MACRO AND MARKET REVIEW
The Chinese equity market presented a tale of two halves in April. The month began with significant volatility as higher-than-expected reciprocal tariffs announced by the US on Liberation Day (2 April), coupled with their immediate implementation, raised concerns about a potential trade slowdown and even global recession risks. This triggered a sharp market decline in the first half of the month. However, markets rebounded swiftly following a policy reversal that included a 90-day exemption for most affected goods and regions.
During April, the MSCI China All Shares Index declined by 3.85% in USD terms, underperforming the MSCI World Index, which returned 93 bps. Sector performance was broadly negative, with Consumer Discretionary, Information Technology, Materials and Energy experiencing the most significant declines. In contrast, Utilities, Real Estate and Consumer Staples managed to end the month in positive territory.
The Politburo meeting on 25 April, held after the US tariff hikes, provided important high-level policy guidance. Leaders emphasised preparing emergency plans to mitigate external shocks while indicating no immediate need for large-scale stimulus following the US policy shift. They reaffirmed intentions to implement targeted interest-rate cuts and reserve requirement adjustments when appropriate, stabilise the property market, and support businesses most affected by tariffs. While concrete stimulus measures were lacking, the meeting notably emphasised strengthening domestic consumption to drive economic momentum, with potential new fiscal support focused on service sectors.
PORTFOLIO ACTIVITY
The Fund implemented measured portfolio adjustments during the month, capitalising on outperforming positions while selectively reallocating to opportunities with more compelling risk/reward characteristics. While we maintained our core holdings without initiating new positions or complete exits, we proactively reduced exposure to US-market-sensitive names early in the period as trade tensions escalated. Following the market pullback, we strategically rebalanced part of our defensive high-yield allocations toward quality internet companies that we believe offer superior growth potential at more attractive valuations.

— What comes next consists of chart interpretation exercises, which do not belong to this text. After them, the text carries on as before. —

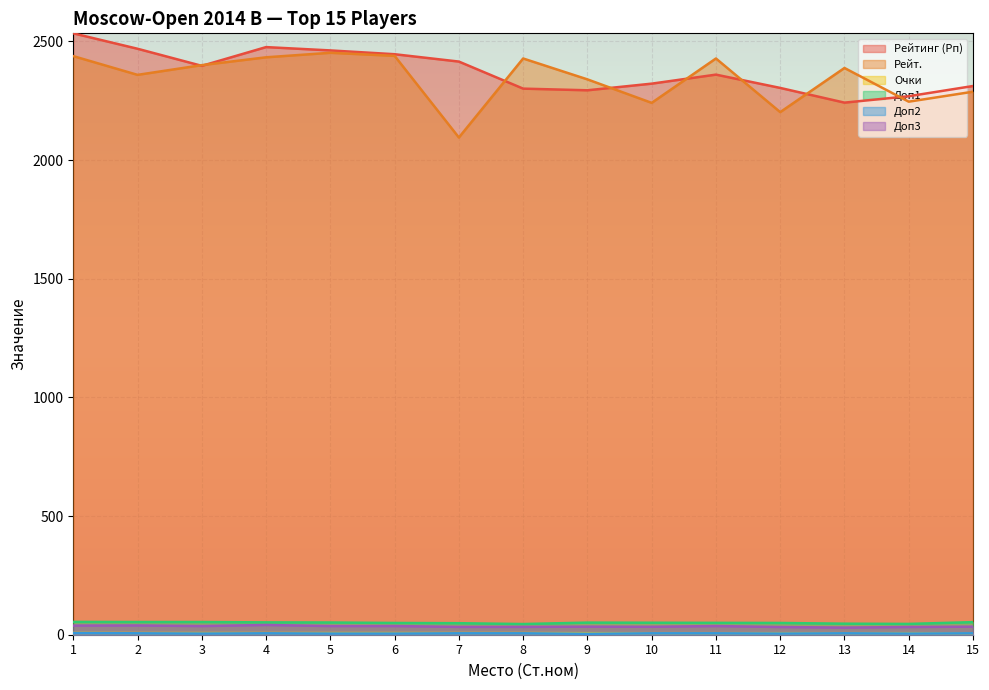

List the labels in order of Рейт. value, smallest first.

7, 12, 10, 14, 15, 9, 2, 13, 3, 8, 11, 4, 1, 6, 5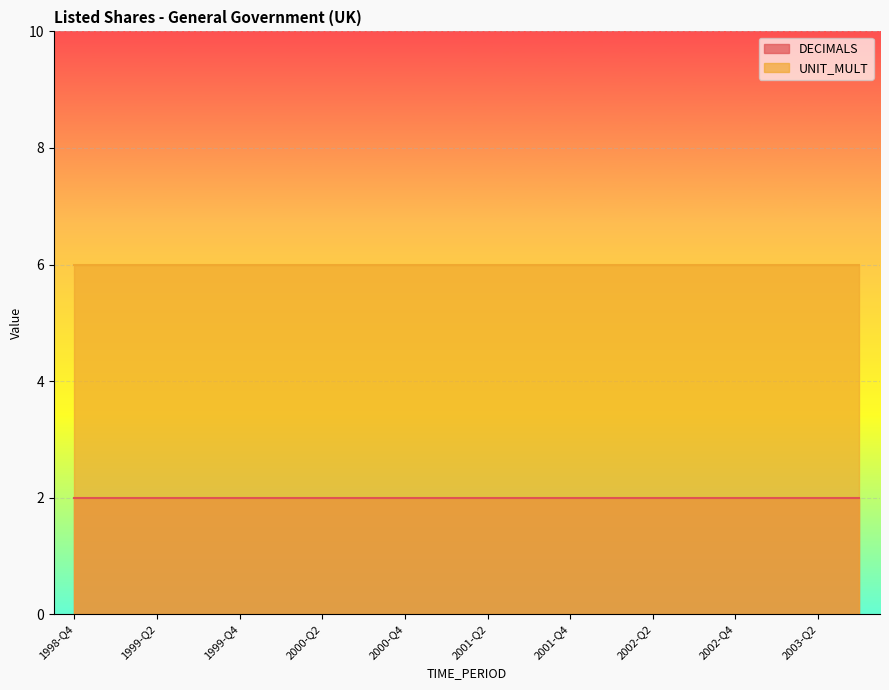

At which label does DECIMALS reach its peak?

1998-Q4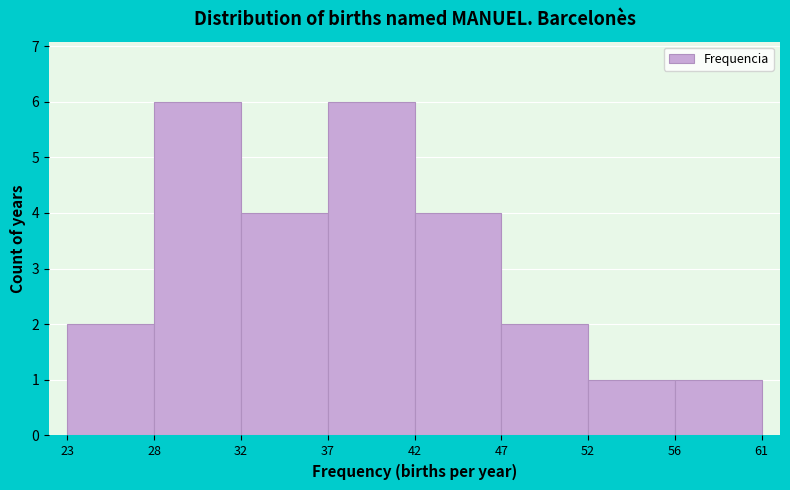

Reading left to right, list all the values displayed in this chart.

23=2	28=6	32=4	37=6	42=4	47=2	52=1	56=1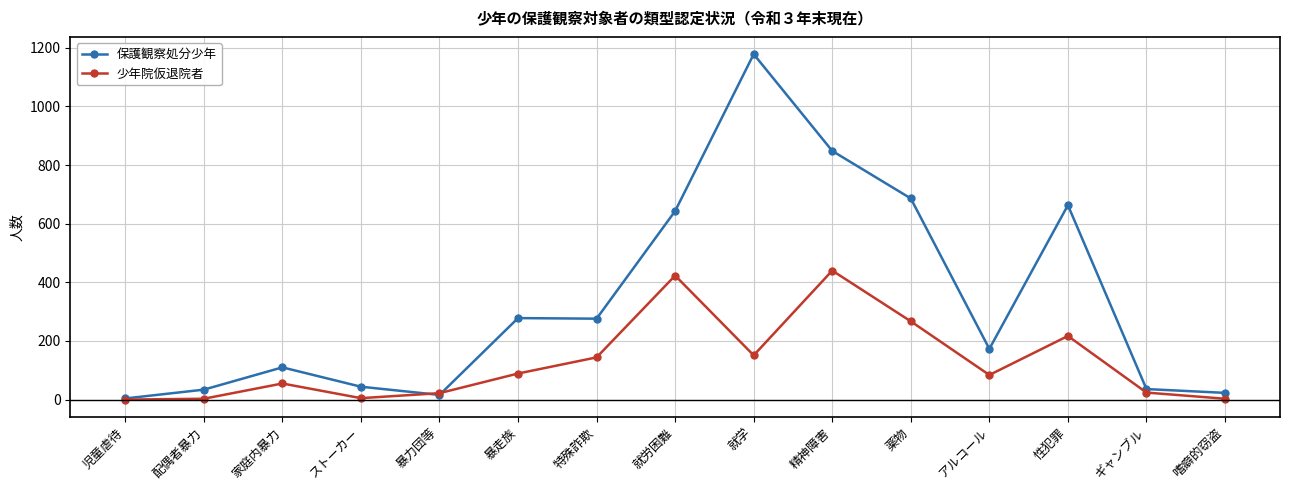

Which series has the largest range (max minus min)?

保護観察処分少年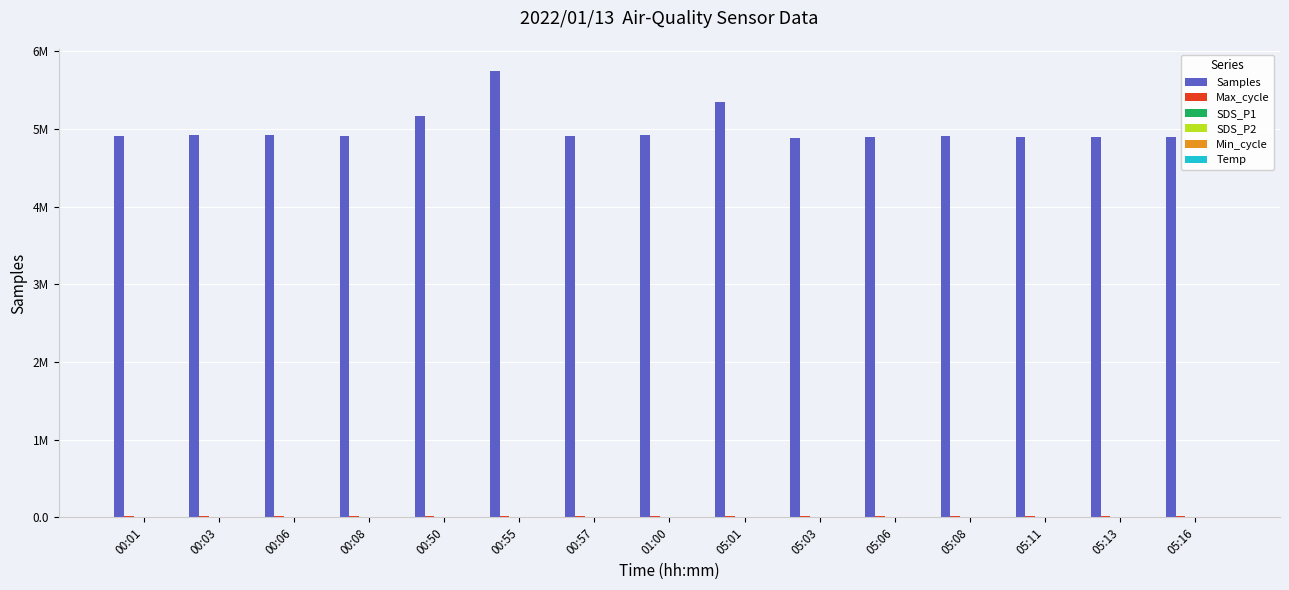

What is the value of the Max_cycle bar at the 6th from the left?

20575.0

Our investment strategy remains centred on mid- and large-cap growth companies trading at reasonable valuations, which we continue to believe is the most effective approach to generating alpha. The portfolio maintains a high-quality balance of large-caps and mid-caps, with a focus on bottom-up, growth-oriented names that are less susceptible to regulatory and policy risks. This disciplined approach positions the Fund well to capitalise on emerging opportunities while managing downside risks.
PERFORMANCE
April proved to be a challenging month, yet the LO Funds–China High Conviction Fund managed to outperform its benchmark. Strong stock selection, particularly in Consumer Discretionary, Consumer Staples and Materials, helped offset the drag from sector allocation.

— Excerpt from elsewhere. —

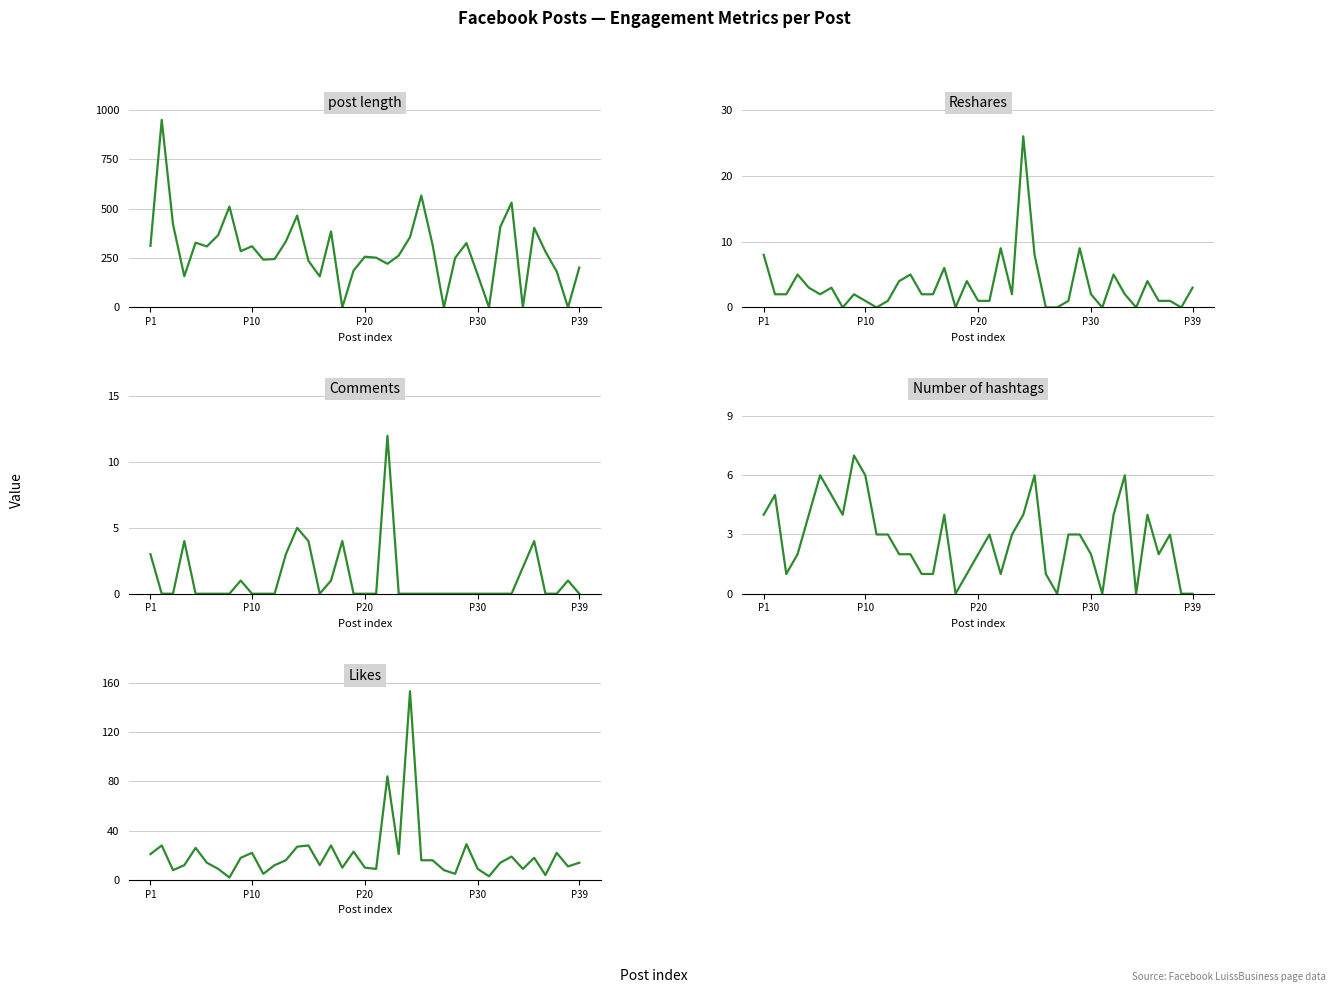

True or false: Reshares and Likes intersect in this chart.

False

Our new consumption theme continued to outperform, benefiting from its self-sufficient nature and relative independence from global trade tensions. Pop Mart was a significant contributor, reporting another strong quarterly earnings performance with overseas growth exceeding expectations. Proya Cosmetics also delivered a notable earnings beat, with its new product line performing ahead of expectations. Chow Tai Fook delivered better-than-expected operating data for Q1 and indicated that FY25 margins should surpass previous guidance, benefiting from rising gold prices and an increased mix of high-gross-margin products, despite an acceleration in store closures.
On the negative side, Wuxi Bio was a detractor as it became caught in the crossfire of US-China trade tensions. Both FUTU and CMB also detracted from performance as equity market volatility raised concerns about client assets under management (AUM) stability and pressure on wealth management fees.
OUTLOOK
Looking ahead, we expect uncertainties surrounding US-China trade policies to persist, likely contributing to ongoing market volatility. However, we remain optimistic about structural growth opportunities in technological advancements, particularly in AI and robotics. Amid these market dynamics, we maintain our disciplined focus on high-quality companies capable of delivering sustainable, long-term earnings growth.
Beyond technology, we continue to monitor important structural shifts in domestic markets, particularly the ongoing transition in consumer behaviour toward services consumption. We also maintain our emphasis on high-dividend-yielding stocks that offer attractive total returns through a combination of dividends and share buybacks. Current valuations remain supportive both historically and relative to peer markets, providing a favourable backdrop for our investment strategy.
In China, we continue to emphasise three key areas: domestic consumption growth, technological innovation, and industrial advancement, with a particular focus on companies expanding their global market presence beyond US exposure. We also prioritise high-quality, dividend-yielding stocks that provide attractive returns through consistent payouts and share repurchases.
Thank you for your continued support.